What is needed:
From the entries below, write out exactly the lines between the line holding "wall art: present [377,119,424,168]" and the line holding "bottle: none [312,223,342,282]", inclusive, excluding any pictures.

Data provided:
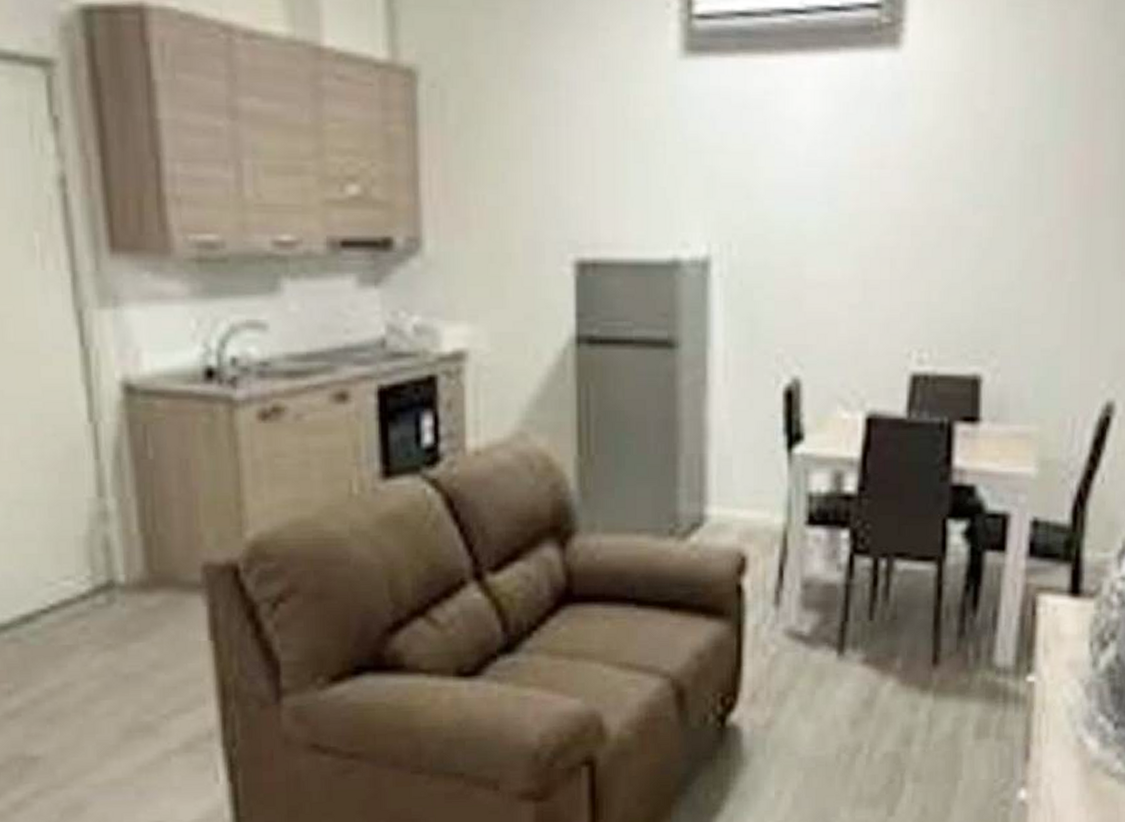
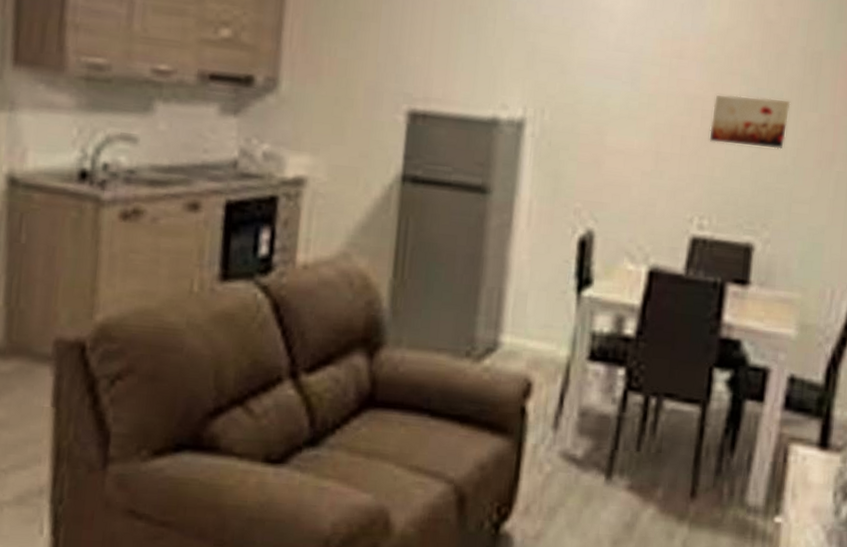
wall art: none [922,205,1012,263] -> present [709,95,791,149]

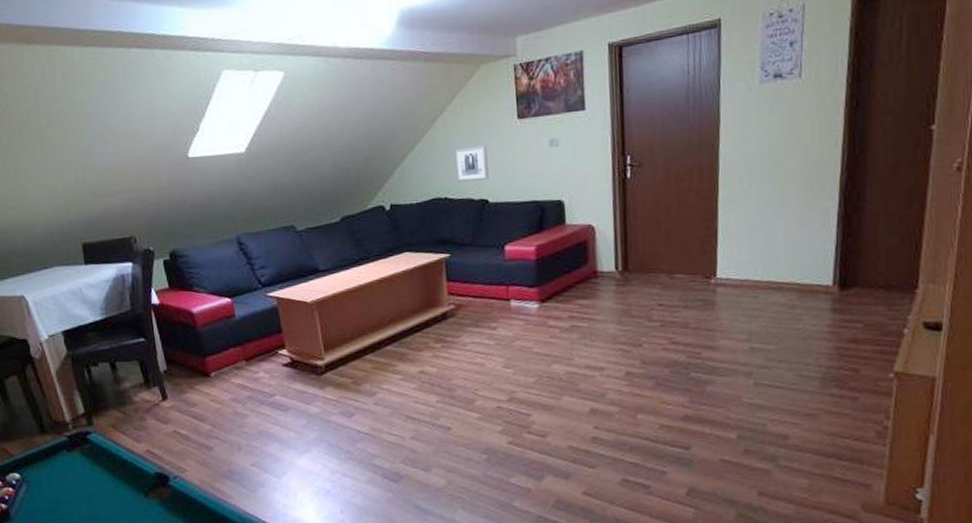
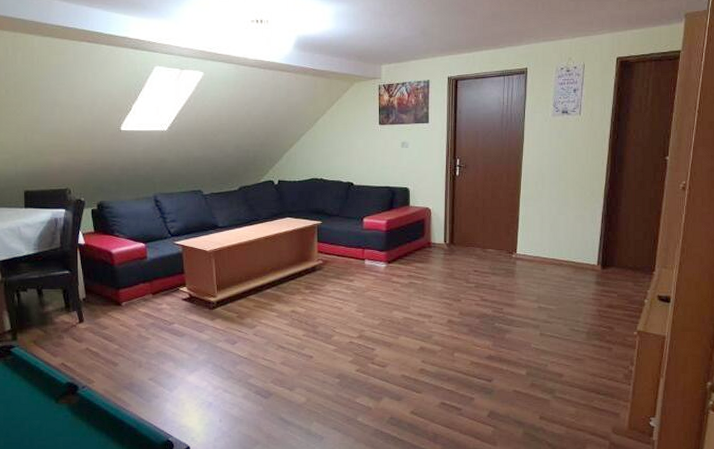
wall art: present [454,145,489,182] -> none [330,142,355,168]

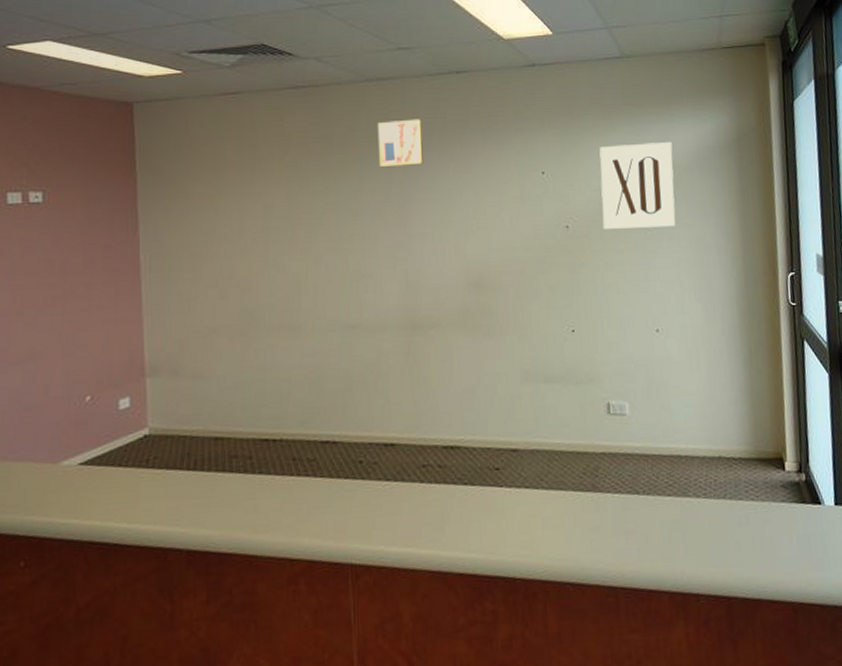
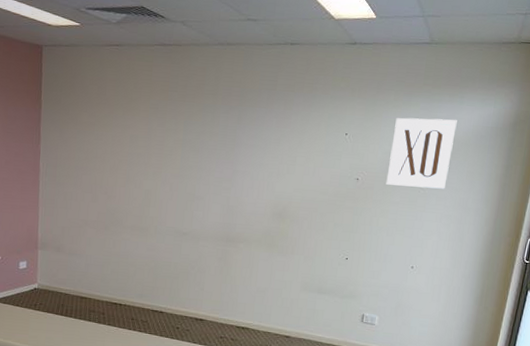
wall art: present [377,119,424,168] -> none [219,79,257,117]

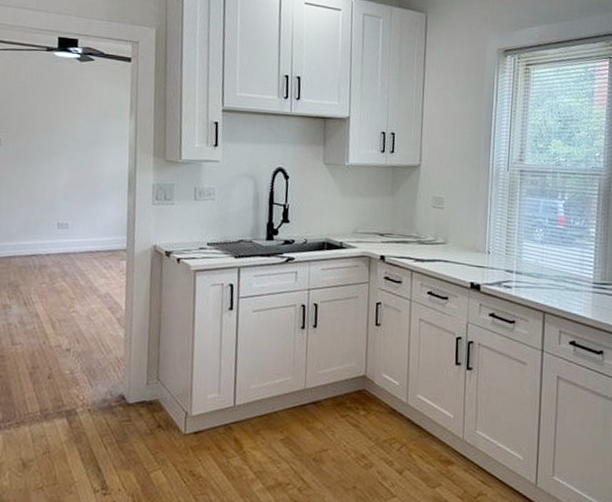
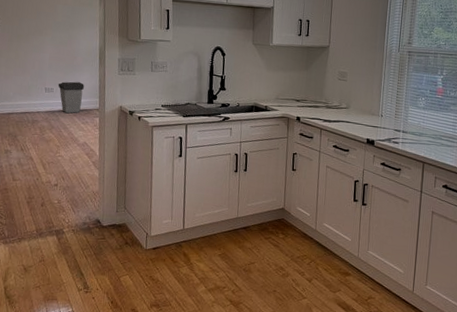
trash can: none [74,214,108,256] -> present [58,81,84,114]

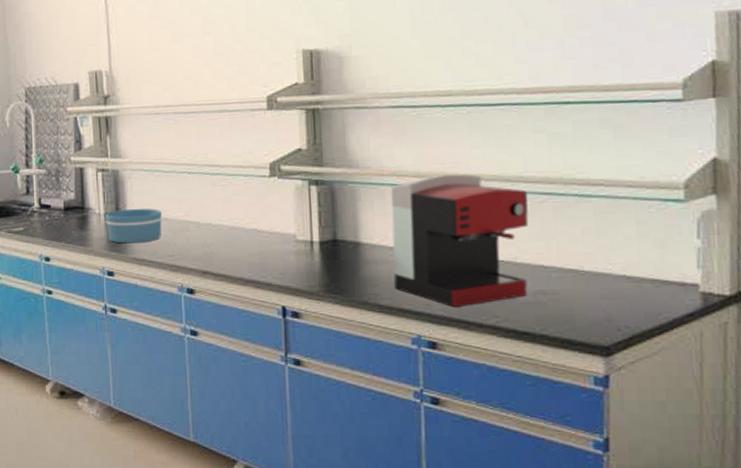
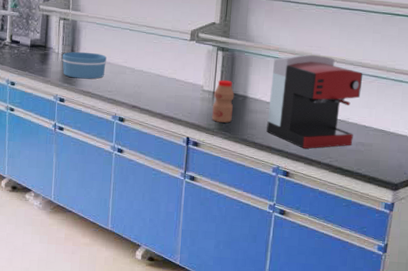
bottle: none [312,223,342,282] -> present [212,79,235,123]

...

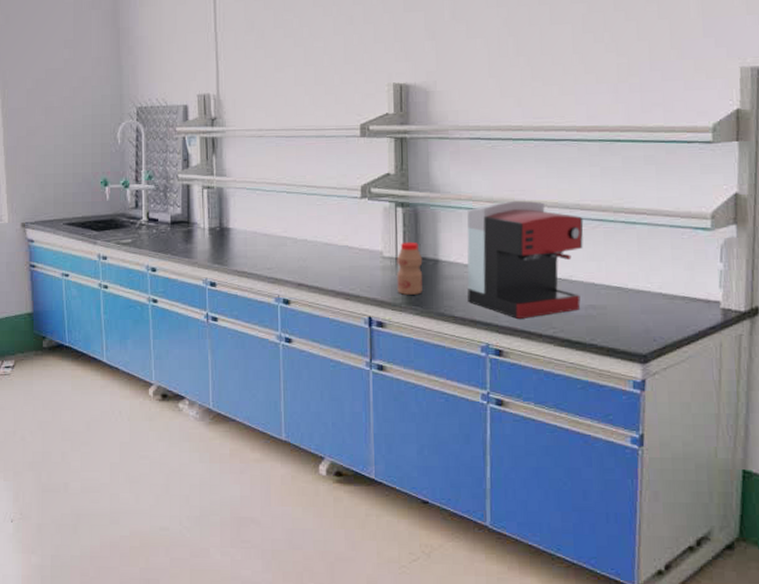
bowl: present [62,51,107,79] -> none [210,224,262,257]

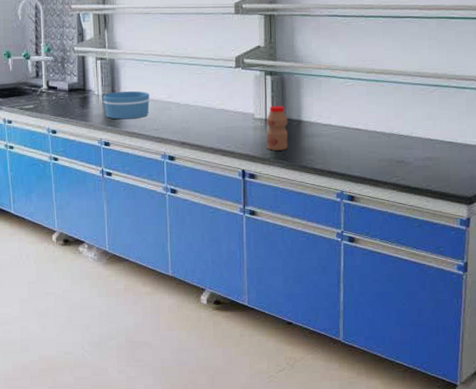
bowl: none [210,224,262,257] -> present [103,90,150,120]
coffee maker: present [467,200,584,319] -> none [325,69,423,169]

...

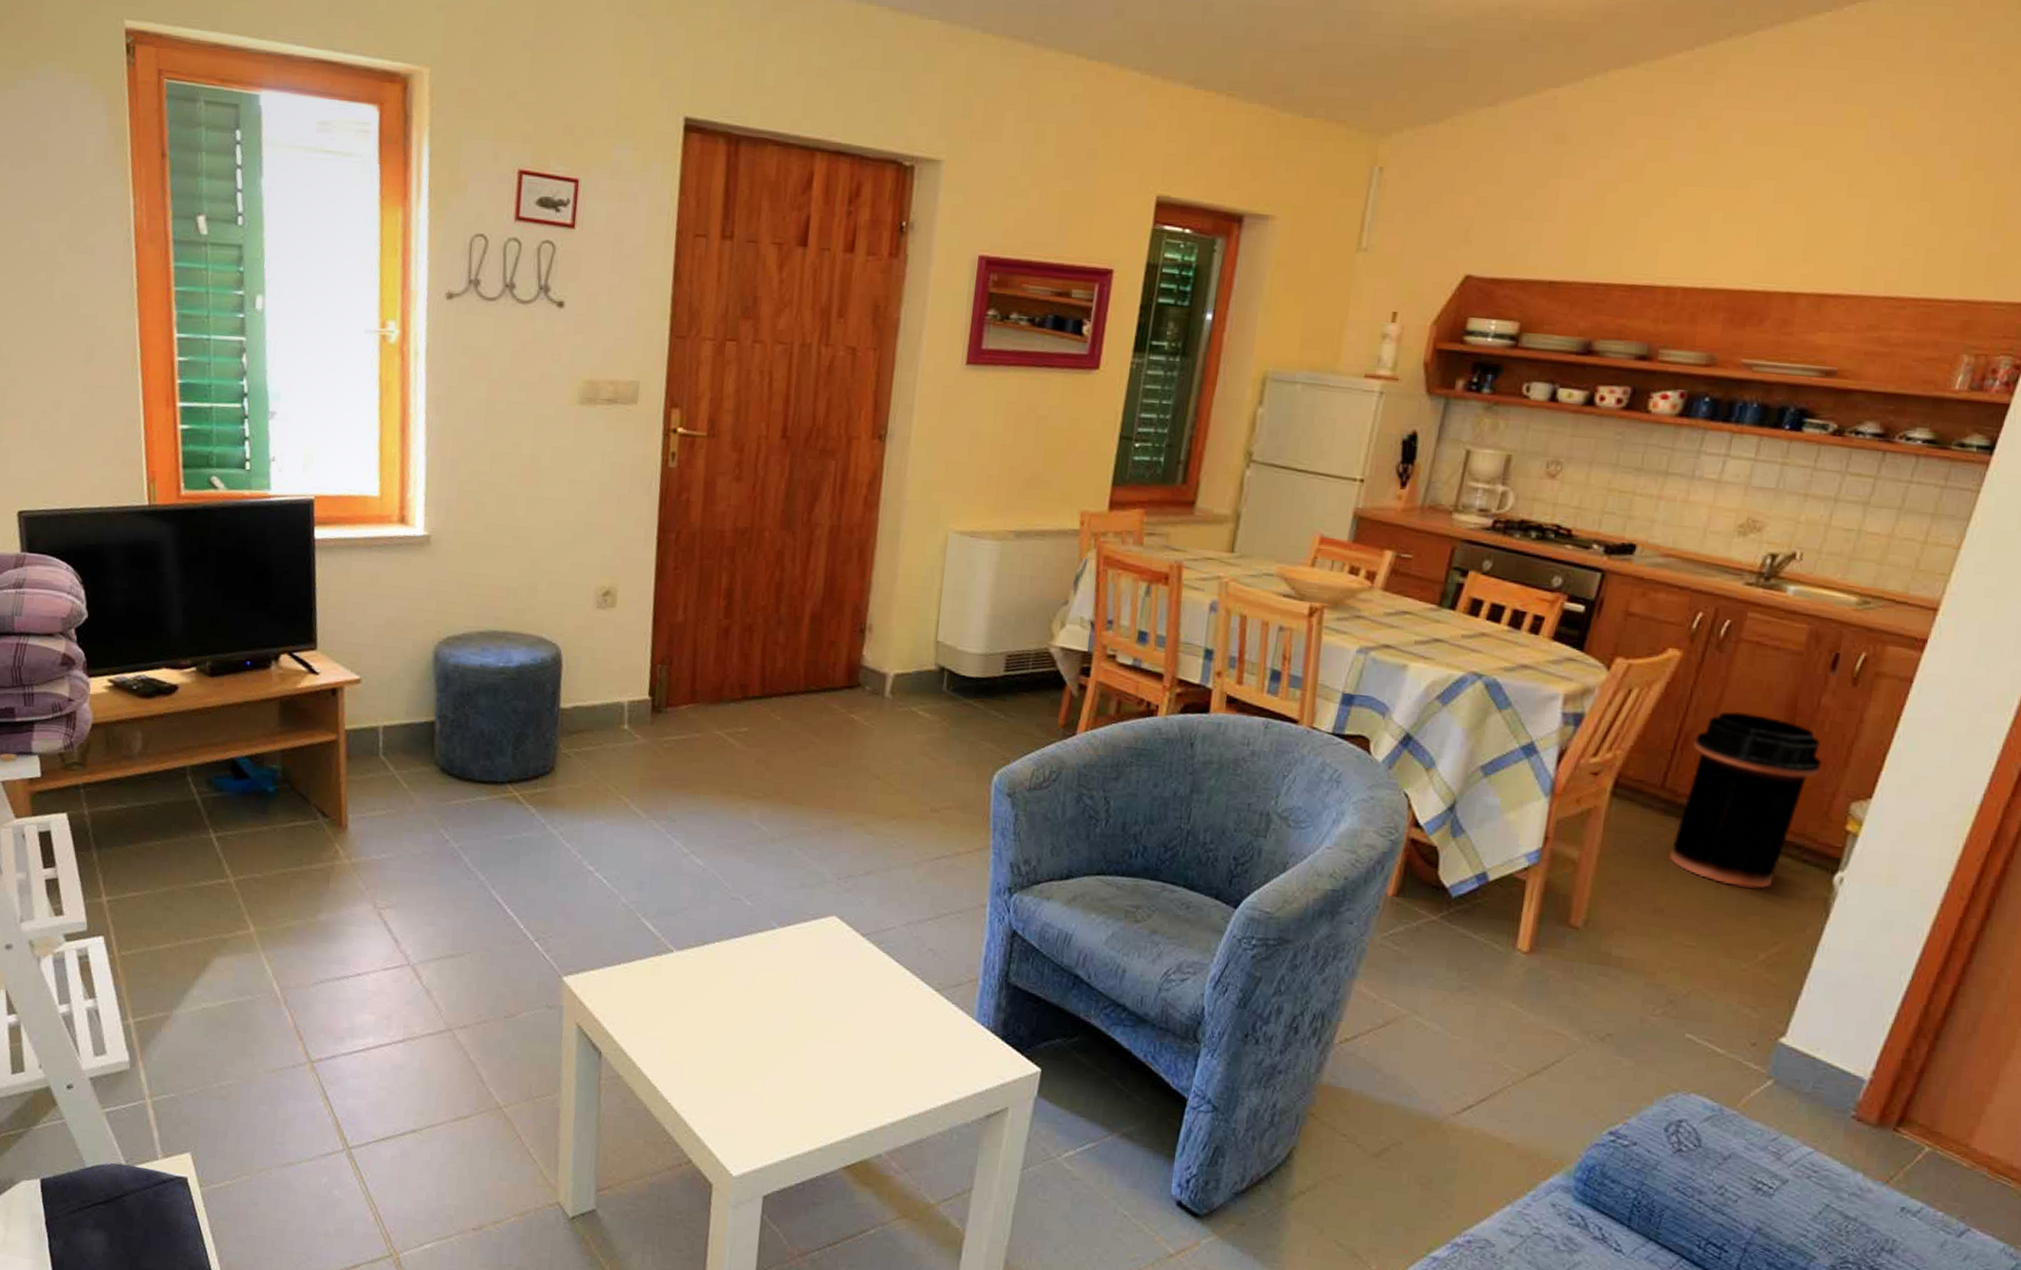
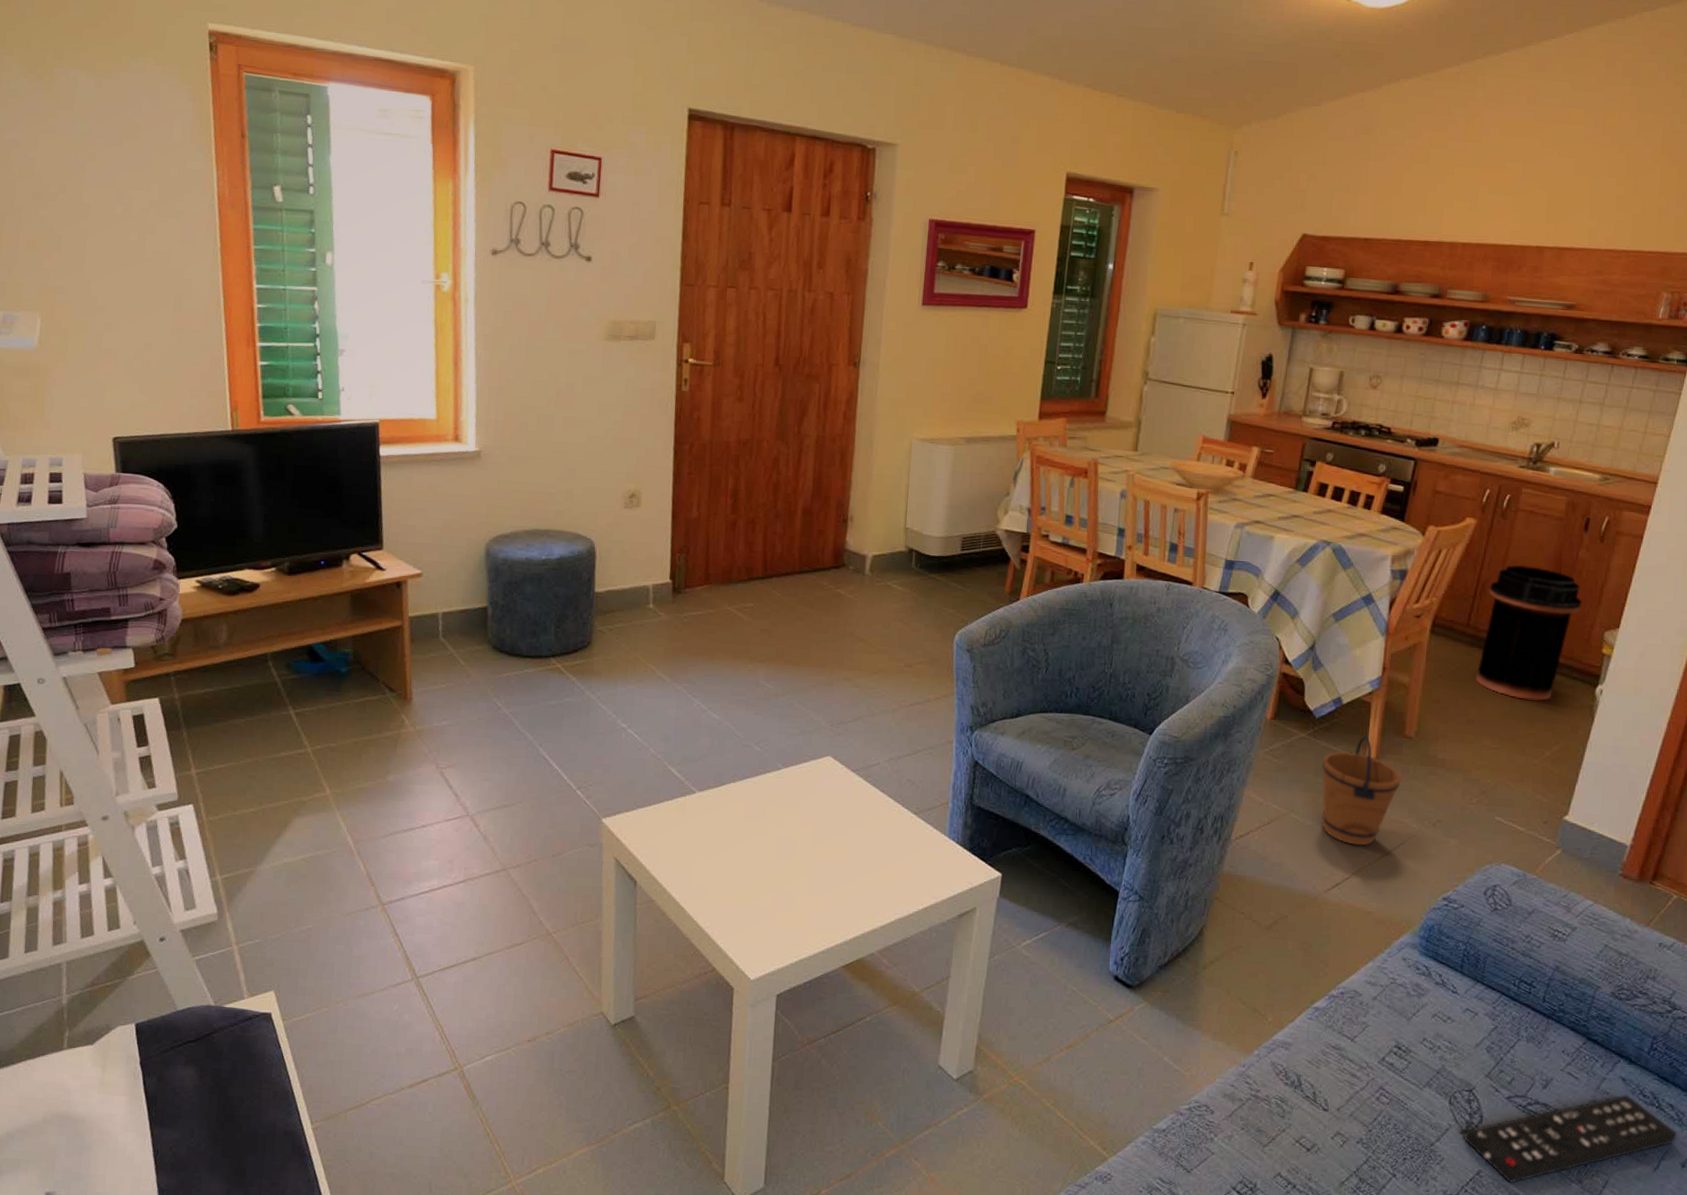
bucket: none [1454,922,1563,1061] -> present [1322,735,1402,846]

Output of the exercise:
wall art: present [377,119,424,168] -> none [219,79,257,117]

trash can: none [74,214,108,256] -> present [58,81,84,114]

bottle: none [312,223,342,282] -> present [212,79,235,123]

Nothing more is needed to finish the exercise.